Netlify ships context files and skills that give those agents the right context for working with the platform — including for setting up Netlify Database — so a prompt like the one above gets turned into a working project with the database wired up correctly.

If you already have an existing project, you can add a database to it with just a few steps.

The netlify database init CLI command offers an interactive setup guide for adding Netlify Database to your project.

Terminal window
netlify database init

The command walks you through an interactive setup that:

  • Installs @netlify/database and any other packages you need for your chosen workflow
  • Lets you pick your preferred query style — Drizzle ORM for a type-safe query builder and schema-first migrations, or direct SQL with the @netlify/database package
  • Scaffolds a starter migration so you have a working schema to build on
  • Optionally seeds the database with sample data, so you can run a query end-to-end and see real results before writing any code yourself

When the command finishes, you have a project that’s wired up, populated with data, and ready for a first deploy.
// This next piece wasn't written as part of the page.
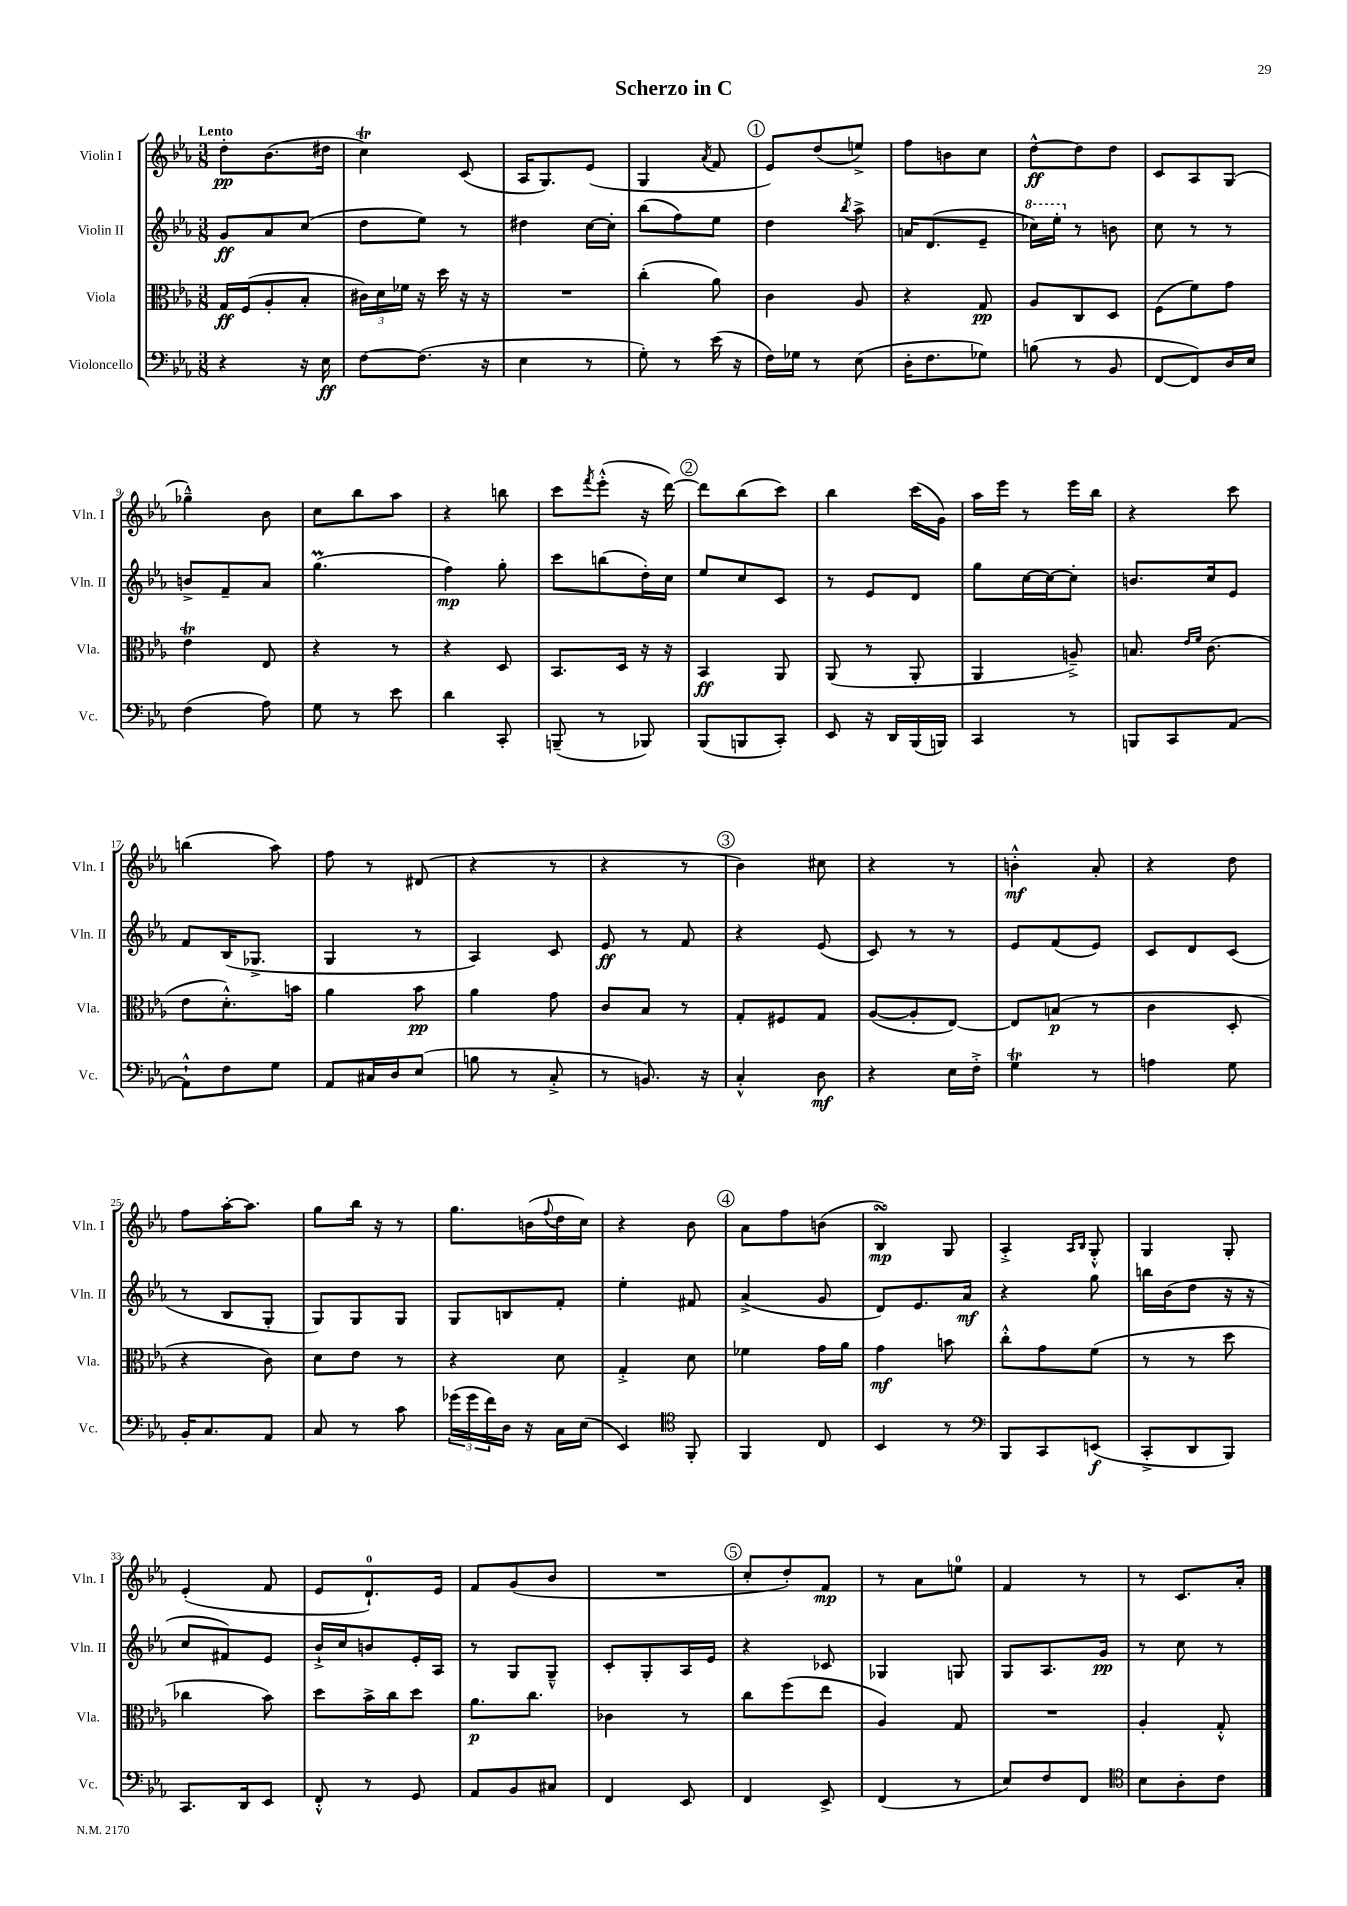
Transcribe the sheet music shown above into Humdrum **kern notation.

From there, netlify dev starts a fully-featured local Postgres database on your machine, so you can iterate without touching the production database. Refer to Local development for more details.

If you prefer, you can set things up manually:

  1. Install the @netlify/database package:

    Terminal window
    npm install @netlify/database
  2. Optionally, install Drizzle ORM for a type-safe query builder and schema-first migration workflow.

  3. Write your first migration under netlify/database/migrations/.

  4. Write a function or edge function that interacts with the database.

  5. Run netlify dev or your Vite-based framework’s development server (refer to Local development for more information).

  6. Deploy. Netlify automatically provisions the database and applies your migration as part of the deploy lifecycle.

If you’d rather provision the database first and wire up your code afterward, you can also do that from the Netlify UI: navigate to the Database page in your project and select Create a database manually. Once the database is provisioned, follow the same steps above to install the package and write your first migration.